Beyond the Valley of the Dolls (1970), produced and directed by Russ Meyer.

Screenplay by Roger Ebert. I knew it by reputation but had never seen it before.

Unreviewable, but hard to stop watching. I'd class it with other 60s satirical freakout films like:

This is vastly more ambitious than those, a pioneering soft porn studio film starring the most gorgeous women, several former Playboy centerfolds. Featuring their boobs. Everyone says Russ Meyer was some sort of mad genius obsessed with big boobs. The women didn't seem to mind; he made them feel like princesses.

It started as a sequel to Valley of the Dolls and Jacqueline Susan submitted two screenplays that Fox didn't like. So they let in two outsiders and the inmates ran the asylum just this once; studio budget and resources without interference.

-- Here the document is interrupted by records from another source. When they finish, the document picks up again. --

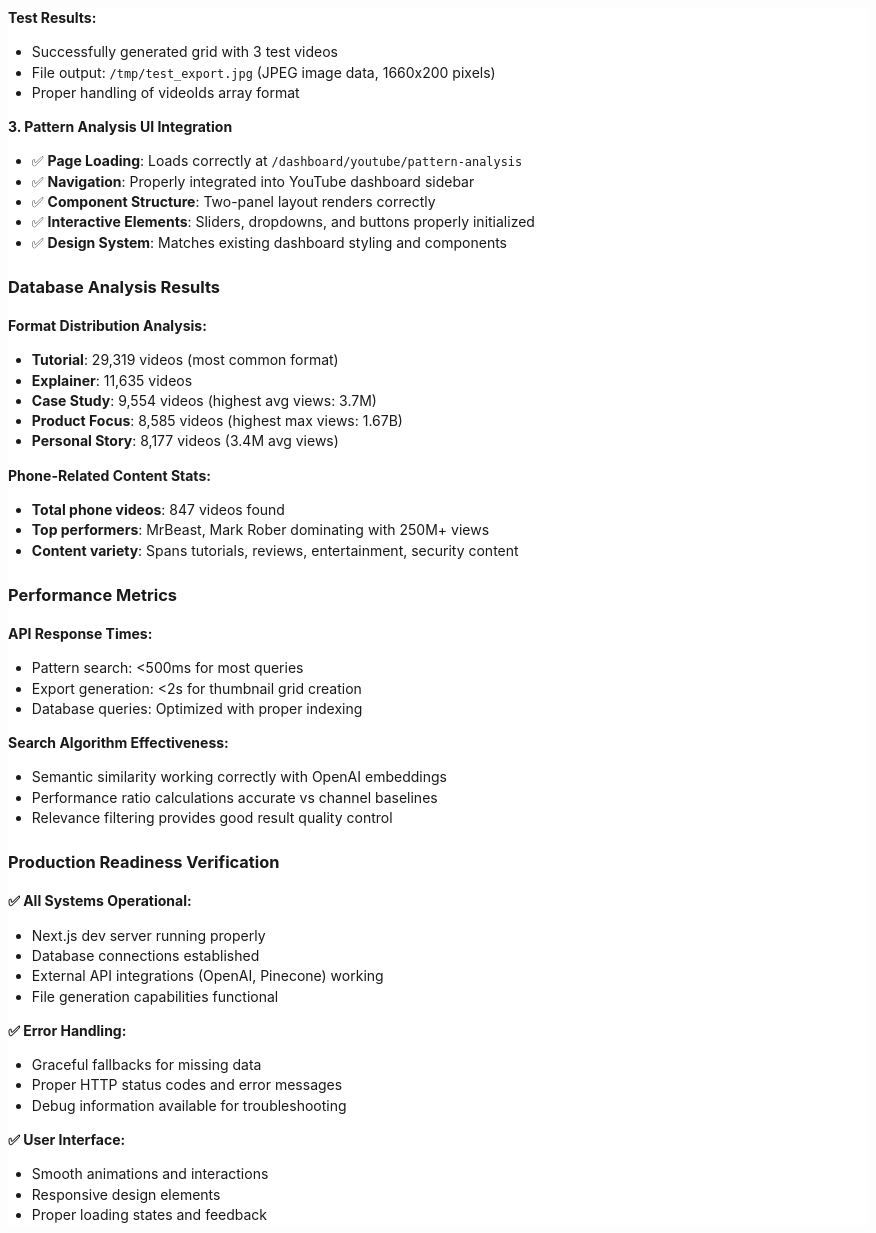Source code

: **Test Results:**
- Successfully generated grid with 3 test videos
- File output: `/tmp/test_export.jpg` (JPEG image data, 1660x200 pixels)
- Proper handling of videoIds array format

**3. Pattern Analysis UI Integration**
- ✅ **Page Loading**: Loads correctly at `/dashboard/youtube/pattern-analysis`
- ✅ **Navigation**: Properly integrated into YouTube dashboard sidebar
- ✅ **Component Structure**: Two-panel layout renders correctly
- ✅ **Interactive Elements**: Sliders, dropdowns, and buttons properly initialized
- ✅ **Design System**: Matches existing dashboard styling and components

### Database Analysis Results

**Format Distribution Analysis:**
- **Tutorial**: 29,319 videos (most common format)
- **Explainer**: 11,635 videos 
- **Case Study**: 9,554 videos (highest avg views: 3.7M)
- **Product Focus**: 8,585 videos (highest max views: 1.67B)
- **Personal Story**: 8,177 videos (3.4M avg views)

**Phone-Related Content Stats:**
- **Total phone videos**: 847 videos found
- **Top performers**: MrBeast, Mark Rober dominating with 250M+ views
- **Content variety**: Spans tutorials, reviews, entertainment, security content

### Performance Metrics

**API Response Times:**
- Pattern search: <500ms for most queries
- Export generation: <2s for thumbnail grid creation
- Database queries: Optimized with proper indexing

**Search Algorithm Effectiveness:**
- Semantic similarity working correctly with OpenAI embeddings
- Performance ratio calculations accurate vs channel baselines
- Relevance filtering provides good result quality control

### Production Readiness Verification

**✅ All Systems Operational:**
- Next.js dev server running properly
- Database connections established
- External API integrations (OpenAI, Pinecone) working
- File generation capabilities functional

**✅ Error Handling:**
- Graceful fallbacks for missing data
- Proper HTTP status codes and error messages
- Debug information available for troubleshooting

**✅ User Interface:**
- Smooth animations and interactions
- Responsive design elements
- Proper loading states and feedback
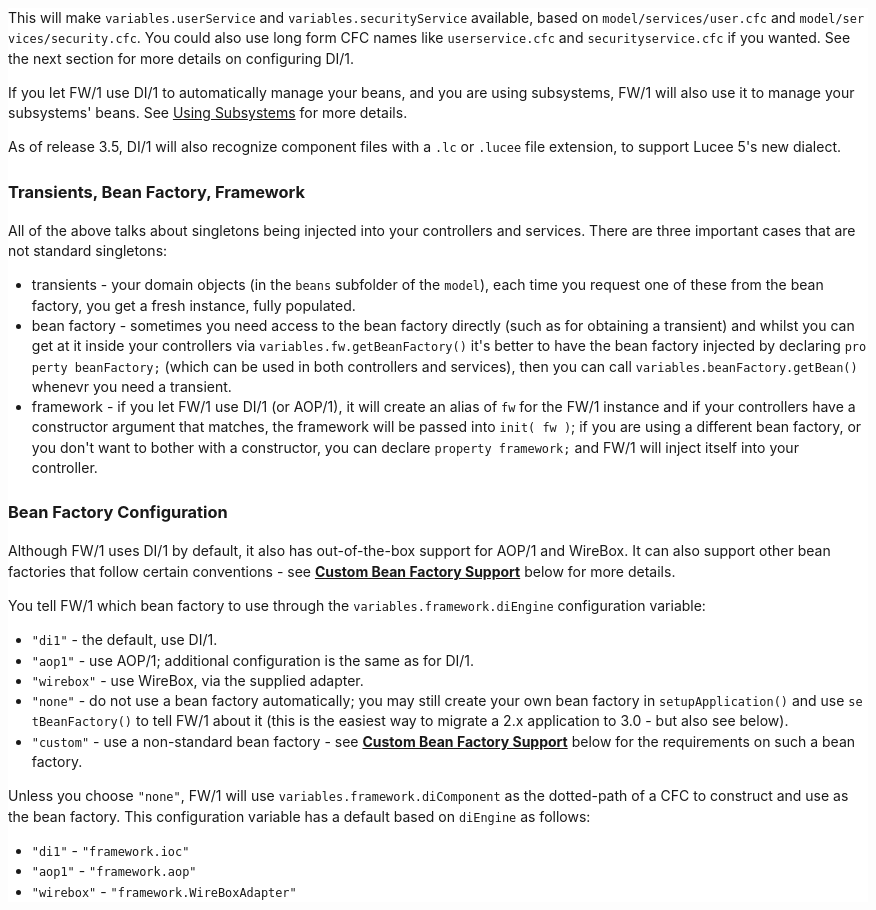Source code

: This will make `variables.userService` and `variables.securityService` available, based on `model/services/user.cfc` and `model/services/security.cfc`. You could also use long form CFC names like `userservice.cfc` and `securityservice.cfc` if you wanted. See the next section for more details on configuring DI/1.

If you let FW/1 use DI/1 to automatically manage your beans, and you are using subsystems, FW/1 will also use it to manage your subsystems' beans. See [Using Subsystems](using-subsystems.html) for more details.

As of release 3.5, DI/1 will also recognize component files with a `.lc` or `.lucee` file extension, to support Lucee 5's new dialect.

### Transients, Bean Factory, Framework

All of the above talks about singletons being injected into your controllers and services. There are three important cases that are not standard singletons:

* transients - your domain objects (in the `beans` subfolder of the `model`), each time you request one of these from the bean factory, you get a fresh instance, fully populated.
* bean factory - sometimes you need access to the bean factory directly (such as for obtaining a transient) and whilst you can get at it inside your controllers via `variables.fw.getBeanFactory()` it's better to have the bean factory injected by declaring `property beanFactory;` (which can be used in both controllers and services), then you can call `variables.beanFactory.getBean()` whenevr you need a transient.
* framework - if you let FW/1 use DI/1 (or AOP/1), it will create an alias of `fw` for the FW/1 instance and if your controllers have a constructor argument that matches, the framework will be passed into `init( fw )`; if you are using a different bean factory, or you don't want to bother with a constructor, you can declare `property framework;` and FW/1 will inject itself into your controller.

### Bean Factory Configuration

Although FW/1 uses DI/1 by default, it also has out-of-the-box support for AOP/1 and WireBox. It can also support other bean factories that follow certain conventions - see **[Custom Bean Factory Support](#custom-bean-factory)** below for more details.

You tell FW/1 which bean factory to use through the `variables.framework.diEngine` configuration variable:

* `"di1"` - the default, use DI/1.
* `"aop1"` - use AOP/1; additional configuration is the same as for DI/1.
* `"wirebox"` - use WireBox, via the supplied adapter.
* `"none"` - do not use a bean factory automatically; you may still create your own bean factory in `setupApplication()` and use `setBeanFactory()` to tell FW/1 about it (this is the easiest way to migrate a 2.x application to 3.0 - but also see below).
* `"custom"` - use a non-standard bean factory - see **[Custom Bean Factory Support](#custom-bean-factory-support)** below for the requirements on such a bean factory.

Unless you choose `"none"`, FW/1 will use `variables.framework.diComponent` as the dotted-path of a CFC to construct and use as the bean factory. This configuration variable has a default based on `diEngine` as follows:

* `"di1"` - `"framework.ioc"`
* `"aop1"` - `"framework.aop"`
* `"wirebox"` - `"framework.WireBoxAdapter"`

Meyer and Ebert quickly decided to do a satire, but that obviously got away from them. This isn't a send up of Hollywood or rock music or fashion. It is more like a exploitation film self-mocking exploitation films and every bit of bad fiction and screenwriting they could find.

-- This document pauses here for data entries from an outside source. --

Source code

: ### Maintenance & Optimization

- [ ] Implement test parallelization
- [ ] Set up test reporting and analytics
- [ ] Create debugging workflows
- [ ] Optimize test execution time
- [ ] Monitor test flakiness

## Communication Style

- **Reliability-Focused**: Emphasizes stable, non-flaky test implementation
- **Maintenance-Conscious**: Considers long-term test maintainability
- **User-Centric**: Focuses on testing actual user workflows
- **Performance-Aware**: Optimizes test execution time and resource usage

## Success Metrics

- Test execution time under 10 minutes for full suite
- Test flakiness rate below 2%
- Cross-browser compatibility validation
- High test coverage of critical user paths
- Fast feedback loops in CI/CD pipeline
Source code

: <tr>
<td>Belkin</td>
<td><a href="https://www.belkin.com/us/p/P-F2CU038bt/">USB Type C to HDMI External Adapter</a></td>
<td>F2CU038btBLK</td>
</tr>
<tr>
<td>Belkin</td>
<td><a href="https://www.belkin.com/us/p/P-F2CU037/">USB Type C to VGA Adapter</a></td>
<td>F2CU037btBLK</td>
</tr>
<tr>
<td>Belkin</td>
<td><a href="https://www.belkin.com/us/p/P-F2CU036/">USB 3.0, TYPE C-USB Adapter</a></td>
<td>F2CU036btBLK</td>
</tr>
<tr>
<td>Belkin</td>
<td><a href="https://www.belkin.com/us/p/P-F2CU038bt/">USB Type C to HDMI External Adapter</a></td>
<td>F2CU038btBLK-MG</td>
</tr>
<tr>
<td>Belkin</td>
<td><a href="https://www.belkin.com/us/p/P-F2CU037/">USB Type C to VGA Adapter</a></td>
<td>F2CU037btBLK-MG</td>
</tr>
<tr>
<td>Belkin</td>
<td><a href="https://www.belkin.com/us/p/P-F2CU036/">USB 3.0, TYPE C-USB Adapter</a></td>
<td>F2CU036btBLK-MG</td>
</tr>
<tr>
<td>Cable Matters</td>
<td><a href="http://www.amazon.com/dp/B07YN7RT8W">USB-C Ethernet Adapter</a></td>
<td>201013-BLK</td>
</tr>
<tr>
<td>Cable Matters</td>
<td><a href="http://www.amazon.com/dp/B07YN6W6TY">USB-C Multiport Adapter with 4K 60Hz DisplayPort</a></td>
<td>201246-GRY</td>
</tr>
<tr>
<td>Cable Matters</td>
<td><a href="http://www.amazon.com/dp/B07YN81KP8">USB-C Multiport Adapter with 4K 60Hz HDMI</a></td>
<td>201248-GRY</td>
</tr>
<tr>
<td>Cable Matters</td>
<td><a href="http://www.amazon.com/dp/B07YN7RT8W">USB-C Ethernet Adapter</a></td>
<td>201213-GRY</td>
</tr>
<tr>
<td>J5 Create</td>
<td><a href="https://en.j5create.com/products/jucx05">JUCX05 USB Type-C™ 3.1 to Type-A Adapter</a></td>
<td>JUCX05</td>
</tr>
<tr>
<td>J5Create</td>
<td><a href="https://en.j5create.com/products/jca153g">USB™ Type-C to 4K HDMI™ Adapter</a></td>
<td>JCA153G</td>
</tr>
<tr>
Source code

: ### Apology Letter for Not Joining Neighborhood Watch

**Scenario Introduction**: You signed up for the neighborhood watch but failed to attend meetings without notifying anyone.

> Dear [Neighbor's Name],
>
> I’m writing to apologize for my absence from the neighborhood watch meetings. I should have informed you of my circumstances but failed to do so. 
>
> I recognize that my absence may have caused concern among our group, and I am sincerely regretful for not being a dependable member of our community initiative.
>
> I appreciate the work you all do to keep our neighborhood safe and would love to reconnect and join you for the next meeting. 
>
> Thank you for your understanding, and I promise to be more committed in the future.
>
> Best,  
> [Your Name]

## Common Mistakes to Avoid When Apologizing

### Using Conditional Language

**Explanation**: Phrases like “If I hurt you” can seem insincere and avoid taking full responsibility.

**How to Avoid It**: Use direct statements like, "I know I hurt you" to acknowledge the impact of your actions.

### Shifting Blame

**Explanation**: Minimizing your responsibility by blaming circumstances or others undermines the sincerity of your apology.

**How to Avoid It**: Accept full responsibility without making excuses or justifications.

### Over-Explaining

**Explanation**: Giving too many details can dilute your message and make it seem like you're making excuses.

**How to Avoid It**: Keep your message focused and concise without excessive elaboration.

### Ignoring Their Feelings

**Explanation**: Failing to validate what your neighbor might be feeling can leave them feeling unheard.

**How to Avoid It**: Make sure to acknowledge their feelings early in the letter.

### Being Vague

As in all Meyer productions the woman dominate. It is ahead of its time in featuring both straight and gay sex scenes and for having solid roles for black actors.

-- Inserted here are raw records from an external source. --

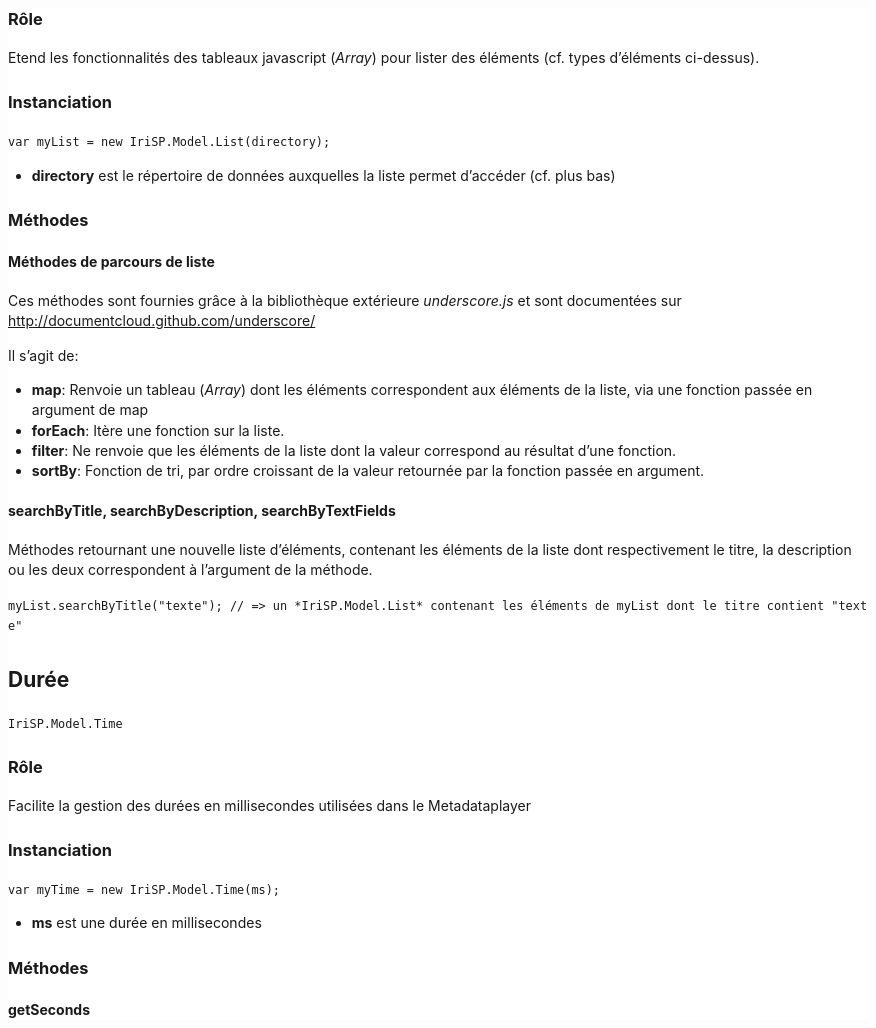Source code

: ### Rôle ###

Etend les fonctionnalités des tableaux javascript (*Array*) pour lister des éléments (cf. types d’éléments ci-dessus).

### Instanciation ###

    var myList = new IriSP.Model.List(directory);

- **directory** est le répertoire de données auxquelles la liste permet d’accéder (cf. plus bas)

### Méthodes ###

#### Méthodes de parcours de liste ####

Ces méthodes sont fournies grâce à la bibliothèque extérieure *underscore.js* et sont documentées sur http://documentcloud.github.com/underscore/

Il s’agit de:

- **map**: Renvoie un tableau (*Array*) dont les éléments correspondent aux éléments de la liste, via une fonction passée en argument de map
- **forEach**: Itère une fonction sur la liste.
- **filter**: Ne renvoie que les éléments de la liste dont la valeur correspond au résultat d’une fonction.
- **sortBy**: Fonction de tri, par ordre croissant de la valeur retournée par la fonction passée en argument.

#### searchByTitle, searchByDescription, searchByTextFields ####

Méthodes retournant une nouvelle liste d’éléments, contenant les éléments de la liste dont respectivement le titre, la description ou les deux correspondent à l’argument de la méthode.

    myList.searchByTitle("texte"); // => un *IriSP.Model.List* contenant les éléments de myList dont le titre contient "texte"

## Durée ##

    IriSP.Model.Time

### Rôle ###

Facilite la gestion des durées en millisecondes utilisées dans le Metadataplayer

### Instanciation ###

    var myTime = new IriSP.Model.Time(ms);

- **ms** est une durée en millisecondes

### Méthodes ###

#### getSeconds ####
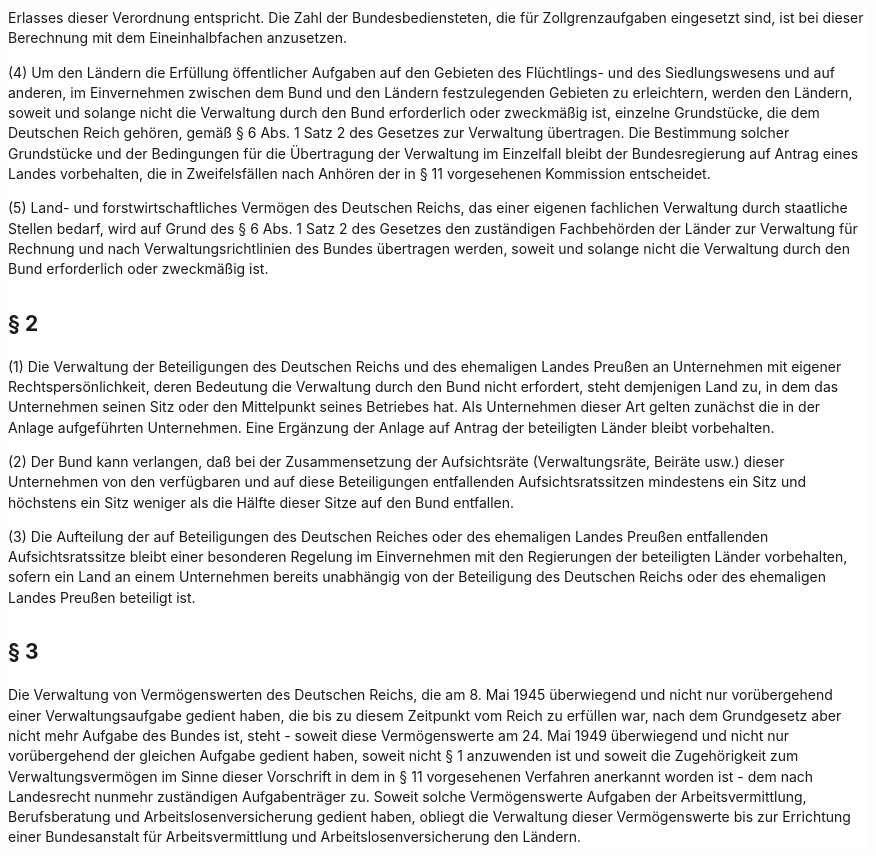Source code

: Erlasses dieser Verordnung entspricht. Die Zahl der
Bundesbediensteten, die für Zollgrenzaufgaben eingesetzt sind, ist bei
dieser Berechnung mit dem Eineinhalbfachen anzusetzen.

(4) Um den Ländern die Erfüllung öffentlicher Aufgaben auf den
Gebieten des Flüchtlings- und des Siedlungswesens und auf anderen, im
Einvernehmen zwischen dem Bund und den Ländern festzulegenden Gebieten
zu erleichtern, werden den Ländern, soweit und solange nicht die
Verwaltung durch den Bund erforderlich oder zweckmäßig ist, einzelne
Grundstücke, die dem Deutschen Reich gehören, gemäß § 6 Abs. 1 Satz 2
des Gesetzes zur Verwaltung übertragen. Die Bestimmung solcher
Grundstücke und der Bedingungen für die Übertragung der Verwaltung im
Einzelfall bleibt der Bundesregierung auf Antrag eines Landes
vorbehalten, die in Zweifelsfällen nach Anhören der in § 11
vorgesehenen Kommission entscheidet.

(5) Land- und forstwirtschaftliches Vermögen des Deutschen Reichs, das
einer eigenen fachlichen Verwaltung durch staatliche Stellen bedarf,
wird auf Grund des § 6 Abs. 1 Satz 2 des Gesetzes den zuständigen
Fachbehörden der Länder zur Verwaltung für Rechnung und nach
Verwaltungsrichtlinien des Bundes übertragen werden, soweit und
solange nicht die Verwaltung durch den Bund erforderlich oder
zweckmäßig ist.


## § 2

(1) Die Verwaltung der Beteiligungen des Deutschen Reichs und des
ehemaligen Landes Preußen an Unternehmen mit eigener
Rechtspersönlichkeit, deren Bedeutung die Verwaltung durch den Bund
nicht erfordert, steht demjenigen Land zu, in dem das Unternehmen
seinen Sitz oder den Mittelpunkt seines Betriebes hat. Als Unternehmen
dieser Art gelten zunächst die in der Anlage aufgeführten Unternehmen.
Eine Ergänzung der Anlage auf Antrag der beteiligten Länder bleibt
vorbehalten.

(2) Der Bund kann verlangen, daß bei der Zusammensetzung der
Aufsichtsräte (Verwaltungsräte, Beiräte usw.) dieser Unternehmen von
den verfügbaren und auf diese Beteiligungen entfallenden
Aufsichtsratssitzen mindestens ein Sitz und höchstens ein Sitz weniger
als die Hälfte dieser Sitze auf den Bund entfallen.

(3) Die Aufteilung der auf Beteiligungen des Deutschen Reiches oder
des ehemaligen Landes Preußen entfallenden Aufsichtsratssitze bleibt
einer besonderen Regelung im Einvernehmen mit den Regierungen der
beteiligten Länder vorbehalten, sofern ein Land an einem Unternehmen
bereits unabhängig von der Beteiligung des Deutschen Reichs oder des
ehemaligen Landes Preußen beteiligt ist.


## § 3

Die Verwaltung von Vermögenswerten des Deutschen Reichs, die am 8. Mai
1945 überwiegend und nicht nur vorübergehend einer Verwaltungsaufgabe
gedient haben, die bis zu diesem Zeitpunkt vom Reich zu erfüllen war,
nach dem Grundgesetz aber nicht mehr Aufgabe des Bundes ist, steht -
soweit diese Vermögenswerte am 24. Mai 1949 überwiegend und nicht nur
vorübergehend der gleichen Aufgabe gedient haben, soweit nicht § 1
anzuwenden ist und soweit die Zugehörigkeit zum Verwaltungsvermögen im
Sinne dieser Vorschrift in dem in § 11 vorgesehenen Verfahren
anerkannt worden ist - dem nach Landesrecht nunmehr zuständigen
Aufgabenträger zu. Soweit solche Vermögenswerte Aufgaben der
Arbeitsvermittlung, Berufsberatung und Arbeitslosenversicherung
gedient haben, obliegt die Verwaltung dieser Vermögenswerte bis zur
Errichtung einer Bundesanstalt für Arbeitsvermittlung und
Arbeitslosenversicherung den Ländern.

Of the huge cast, mobs of people in practically non-stop sex parties, I recognized only two actors: Charles Napier and Don White.

Practically a musical. Strawberry Alarm Clock appears as themselves.

The fun and games turn into a blood bath in the final moments. Note an oddly prophetic aspect: the character of Ronnie 'Z-Man' Barzell was inspired by Phil Spectre and he murdered actress Lana Clarkson at his house 33 years later. She was shot in the mouth just as happens in the movie.

Ebert stresses that neither he nor Meyer knew Spectre and that all of their satire just came out of their own imaginations, not from any direct experience with their targets.

Criterion Blu-ray with two commentary tracks and many extras. Lovely image.

Roger Ebert does the first commentary. He is lavish in his praise of Russ Meyer, a 30-year friend. Although obsessed with boobs, he was more interested in comedy and satire than actual eroticism. He did not do hardcore because he didn't want to partner with the Mob. (That might be a joke). He was respectful toward his people: none of that casting-couch business. He ran his sets like a military operation, with no screwing around. In every sense of the word.

Several cast members gather for the second commentary. They're having a great time but it is chaotic and low-density for the rest of us.

For the thumbnails I just picked 7 random non-nude images. There is no way to give an adequate overview of something like this.